### TASK TO CARRY OUT
Please convert every line of text in the data below into a single JSON list of strings, one string per line. Skip blank lines and leave the pictures out.

Dataset entries
-------

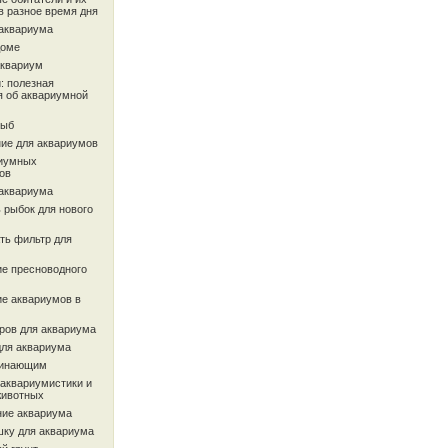
в разное время дня
 аквариума
доме
аквариум
: полезная
 об аквариумной
рыб
ие для аквариумов
иумных
ов
 аквариума
 рыбок для нового
ть фильтр для
ие пресноводного
ие аквариумов в
ров для аквариума
для аквариума
чинающим
 аквариумистики и
животных
ие аквариума
шку для аквариума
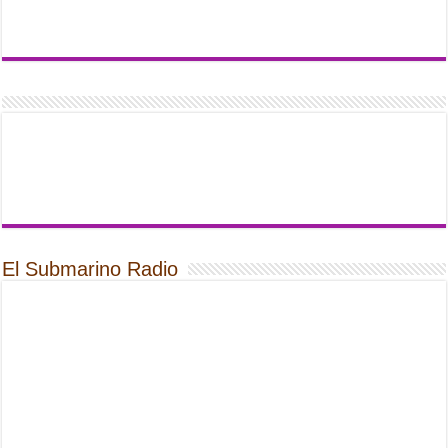
El Submarino Radio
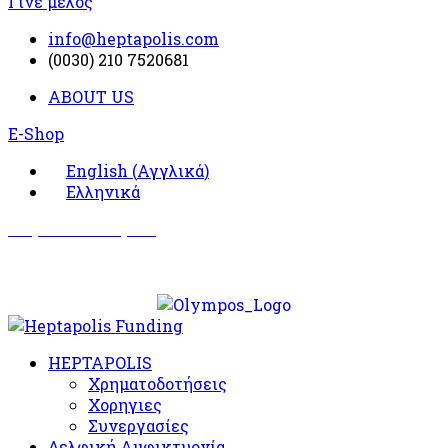
Γίνε μέλος
info@heptapolis.com
(0030) 210 7520681
ABOUT US
E-Shop
English
(
Αγγλικά
)
Ελληνικά
Σωματείο Όλυμπος
Δραστηριότητες
HEPTAPOLIS
Χρηματοδοτήσεις
Χορηγιες
Συνεργασίες
Δελφική Αμφικτυονία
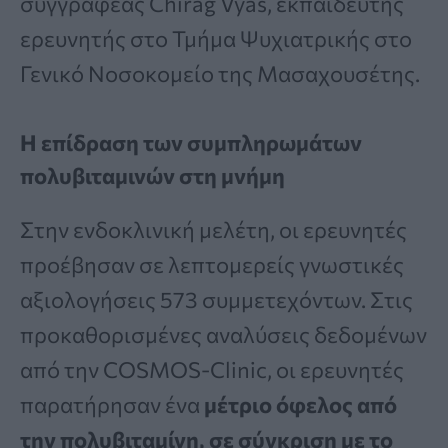
συγγραφέας Chirag Vyas, εκπαιδευτής
ερευνητής στο Τμήμα Ψυχιατρικής στο
Γενικό Νοσοκομείο της Μασαχουσέτης.
Η επίδραση των συμπληρωμάτων
πολυβιταμινών στη μνήμη
Στην ενδοκλινική μελέτη, οι ερευνητές
προέβησαν σε λεπτομερείς γνωστικές
αξιολογήσεις 573 συμμετεχόντων. Στις
προκαθορισμένες αναλύσεις δεδομένων
από την COSMOS-Clinic, οι ερευνητές
παρατήρησαν ένα
μέτριο όφελος από
την πολυβιταμίνη, σε σύγκριση με το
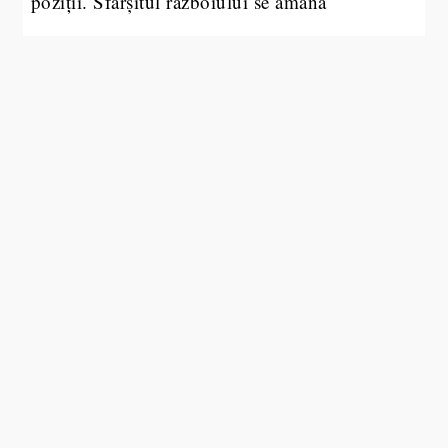
poziții. Sfârșitul războiului se amână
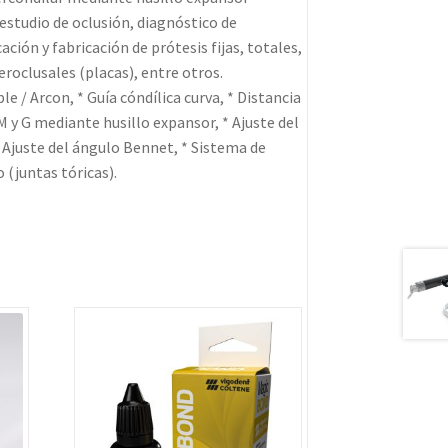
estudio de oclusión, diagnóstico de
ación y fabricación de prótesis fijas, totales,
eroclusales (placas), entre otros.
le / Arcon, * Guía cóndílica curva, * Distancia
 M y G mediante husillo expansor, * Ajuste del
* Ajuste del ángulo Bennet, * Sistema de
 (juntas tóricas).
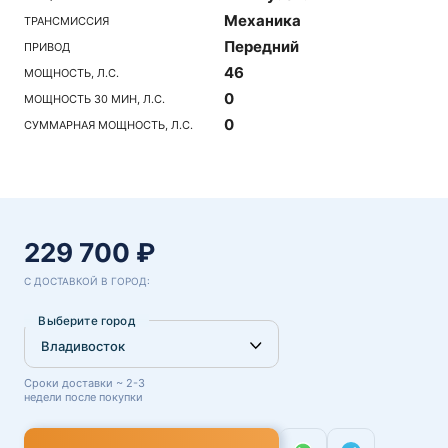
Механика
ТРАНСМИССИЯ
Передний
ПРИВОД
46
МОЩНОСТЬ, Л.С.
0
МОЩНОСТЬ 30 МИН, Л.С.
0
СУММАРНАЯ МОЩНОСТЬ, Л.С.
229 700 ₽
С ДОСТАВКОЙ В ГОРОД:
Выберите город
Сроки доставки ~ 2-3
недели после покупки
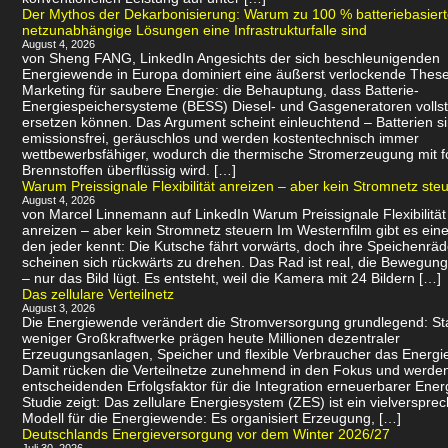
Der Mythos der Dekarbonisierung: Warum zu 100 % batteriebasier
netzunabhängige Lösungen eine Infrastrukturfalle sind
August 4, 2026
von Sheng FANG, LinkedIn Angesichts der sich beschleunigenden
Energiewende in Europa dominiert eine äußerst verlockende Thes
Marketing für saubere Energie: die Behauptung, dass Batterie-
Energiespeichersysteme (BESS) Diesel- und Gasgeneratoren volls
ersetzen können. Das Argument scheint einleuchtend – Batterien s
emissionsfrei, geräuschlos und werden kostentechnisch immer
wettbewerbsfähiger, wodurch die thermische Stromerzeugung mit f
Brennstoffen überflüssig wird. […]
Warum Preissignale Flexibilität anreizen – aber kein Stromnetz ste
August 4, 2026
von Marcel Linnemann auf LinkedIn Warum Preissignale Flexibilität
anreizen – aber kein Stromnetz steuern Im Westernfilm gibt es eine
den jeder kennt: Die Kutsche fährt vorwärts, doch ihre Speichenräd
scheinen sich rückwärts zu drehen. Das Rad ist real, die Bewegung 
– nur das Bild lügt. Es entsteht, weil die Kamera mit 24 Bildern […]
Das zellulare Verteilnetz
August 3, 2026
Die Energiewende verändert die Stromversorgung grundlegend: Sta
weniger Großkraftwerke prägen heute Millionen dezentraler
Erzeugungsanlagen, Speicher und flexible Verbraucher das Energi
Damit rücken die Verteilnetze zunehmend in den Fokus und werde
entscheidenden Erfolgsfaktor für die Integration erneuerbarer Ener
Studie zeigt: Das zellulare Energiesystem (ZES) ist ein vielverspr
Modell für die Energiewende: Es organisiert Erzeugung, […]
Deutschlands Energieversorgung vor dem Winter 2026/27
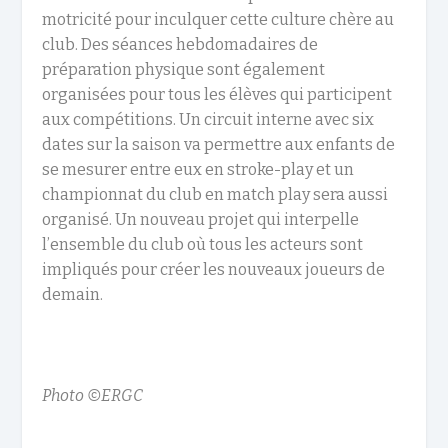
motricité pour inculquer cette culture chère au
club. Des séances hebdomadaires de
préparation physique sont également
organisées pour tous les élèves qui participent
aux compétitions. Un circuit interne avec six
dates sur la saison va permettre aux enfants de
se mesurer entre eux en stroke-play et un
championnat du club en match play sera aussi
organisé. Un nouveau projet qui interpelle
l’ensemble du club où tous les acteurs sont
impliqués pour créer les nouveaux joueurs de
demain.
Photo ©ERGC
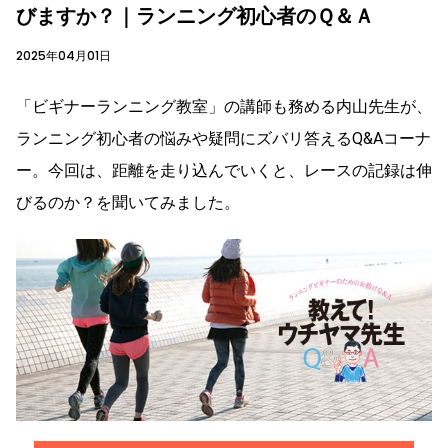
びますか？｜ランニング初心者のＱ＆Ａ
2025年04月01日
「ビギナーランニング教室」の講師も務める内山先生が、
ランニング初心者の悩みや疑問にズバリ答えるQ&Aコーナ
ー。今回は、距離を走り込んでいくと、レースの記録は伸
びるのか？を聞いてみました。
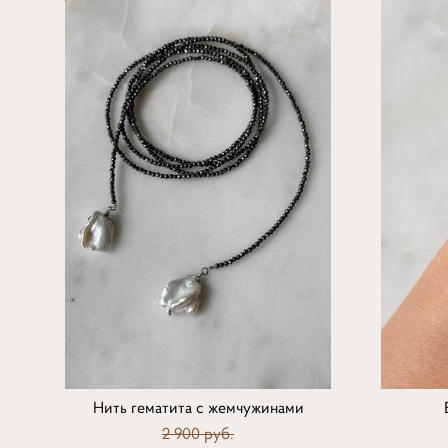
Нить гематита с жемчужинами
2 900 pуб.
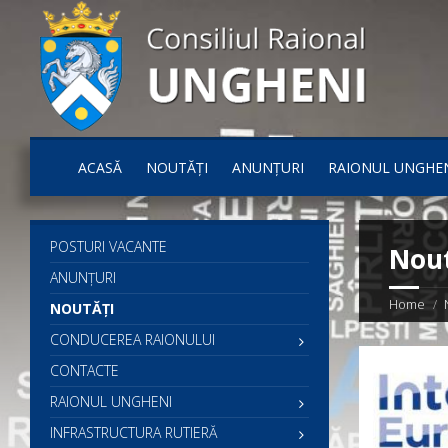
ACASĂ
NOUTĂȚI
ANUNȚURI
RAIONUL UNGHE
POSTURI VACANTE
Nout
ANUNȚURI
Home
NOUTĂȚI
CONDUCEREA RAIONULUI
CONTACTE
RAIONUL UNGHENI
INFRASTRUCTURA RUTIERĂ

-------

### PROBLEM SOLUTION
[
  "в разное время дня",
  " аквариума",
  "доме",
  "аквариум",
  ": полезная",
  " об аквариумной",
  "рыб",
  "ие для аквариумов",
  "иумных",
  "ов",
  " аквариума",
  " рыбок для нового",
  "ть фильтр для",
  "ие пресноводного",
  "ие аквариумов в",
  "ров для аквариума",
  "для аквариума",
  "чинающим",
  " аквариумистики и",
  "животных",
  "ие аквариума",
  "шку для аквариума",
  "El Submarino Radio",
  "Γίνε μέλος",
  "info@heptapolis.com",
  "(0030) 210 7520681",
  "ABOUT US",
  "E-Shop",
  "English",
  "(",
  "Αγγλικά",
  ")",
  "Ελληνικά",
  "Σωματείο Όλυμπος",
  "Δραστηριότητες",
  "HEPTAPOLIS",
  "Χρηματοδοτήσεις",
  "Χορηγιες",
  "Συνεργασίες",
  "Δελφική Αμφικτυονία",
  "συγγραφέας Chirag Vyas, εκπαιδευτής",
  "ερευνητής στο Τμήμα Ψυχιατρικής στο",
  "Γενικό Νοσοκομείο της Μασαχουσέτης.",
  "Η επίδραση των συμπληρωμάτων",
  "πολυβιταμινών στη μνήμη",
  "Στην ενδοκλινική μελέτη, οι ερευνητές",
  "προέβησαν σε λεπτομερείς γνωστικές",
  "αξιολογήσεις 573 συμμετεχόντων. Στις",
  "προκαθορισμένες αναλύσεις δεδομένων",
  "από την COSMOS-Clinic, οι ερευνητές",
  "παρατήρησαν ένα",
  "μέτριο όφελος από",
  "την πολυβιταμίνη, σε σύγκριση με το",
  "poziții. Sfârșitul războiului se amână",
  "estudio de oclusión, diagnóstico de",
  "ación y fabricación de prótesis fijas, totales,",
  "eroclusales (placas), entre otros.",
  "le / Arcon, * Guía cóndílica curva, * Distancia",
  " M y G mediante husillo expansor, * Ajuste del",
  "* Ajuste del ángulo Bennet, * Sistema de",
  " (juntas tóricas).",
  "Механика",
  "ТРАНСМИССИЯ",
  "Передний",
  "ПРИВОД",
  "46",
  "МОЩНОСТЬ, Л.С.",
  "0",
  "МОЩНОСТЬ 30 МИН, Л.С.",
  "0",
  "СУММАРНАЯ МОЩНОСТЬ, Л.С.",
  "229 700 ₽",
  "С ДОСТАВКОЙ В ГОРОД:",
  "Выберите город",
  "Сроки доставки ~ 2-3",
  "недели после покупки",
  "Der Mythos der Dekarbonisierung: Warum zu 100 % batteriebasier",
  "netzunabhängige Lösungen eine Infrastrukturfalle sind",
  "August 4, 2026",
  "von Sheng FANG, LinkedIn Angesichts der sich beschleunigenden",
  "Energiewende in Europa dominiert eine äußerst verlockende Thes",
  "Marketing für saubere Energie: die Behauptung, dass Batterie-",
  "Energiespeichersysteme (BESS) Diesel- und Gasgeneratoren volls",
  "ersetzen können. Das Argument scheint einleuchtend – Batterien s",
  "emissionsfrei, geräuschlos und werden kostentechnisch immer",
  "wettbewerbsfähiger, wodurch die thermische Stromerzeugung mit f",
  "Brennstoffen überflüssig wird. […]",
  "Warum Preissignale Flexibilität anreizen – aber kein Stromnetz ste",
  "August 4, 2026",
  "von Marcel Linnemann auf LinkedIn Warum Preissignale Flexibilität",
  "anreizen – aber kein Stromnetz steuern Im Westernfilm gibt es eine",
  "den jeder kennt: Die Kutsche fährt vorwärts, doch ihre Speichenräd",
  "scheinen sich rückwärts zu drehen. Das Rad ist real, die Bewegung ",
  "– nur das Bild lügt. Es entsteht, weil die Kamera mit 24 Bildern […]",
  "Das zellulare Verteilnetz",
  "August 3, 2026",
  "Die Energiewende verändert die Stromversorgung grundlegend: Sta",
  "weniger Großkraftwerke prägen heute Millionen dezentraler",
  "Erzeugungsanlagen, Speicher und flexible Verbraucher das Energi",
  "Damit rücken die Verteilnetze zunehmend in den Fokus und werde",
  "entscheidenden Erfolgsfaktor für die Integration erneuerbarer Ener",
  "Studie zeigt: Das zellulare Energiesystem (ZES) ist ein vielverspr",
  "Modell für die Energiewende: Es organisiert Erzeugung, […]",
  "Deutschlands Energieversorgung vor dem Winter 2026/27",
  "motricité pour inculquer cette culture chère au",
  "club. Des séances hebdomadaires de",
  "préparation physique sont également",
  "organisées pour tous les élèves qui participent",
  "aux compétitions. Un circuit interne avec six",
  "dates sur la saison va permettre aux enfants de",
  "se mesurer entre eux en stroke-play et un",
  "championnat du club en match play sera aussi",
  "organisé. Un nouveau projet qui interpelle",
  "l’ensemble du club où tous les acteurs sont",
  "impliqués pour créer les nouveaux joueurs de",
  "demain.",
  "Photo ©ERGC",
  "びますか？｜ランニング初心者のＱ＆Ａ",
  "2025年04月01日",
  "「ビギナーランニング教室」の講師も務める内山先生が、",
  "ランニング初心者の悩みや疑問にズバリ答えるQ&Aコーナ",
  "ー。今回は、距離を走り込んでいくと、レースの記録は伸",
  "びるのか？を聞いてみました。",
  "Нить гематита с жемчужинами",
  "2 900 pуб.",
  "ACASĂ",
  "NOUTĂȚI",
  "ANUNȚURI",
  "RAIONUL UNGHE",
  "POSTURI VACANTE",
  "Nout",
  "ANUNȚURI",
  "Home",
  "NOUTĂȚI",
  "CONDUCEREA RAIONULUI",
  "CONTACTE",
  "RAIONUL UNGHENI",
  "INFRASTRUCTURA RUTIERĂ"
]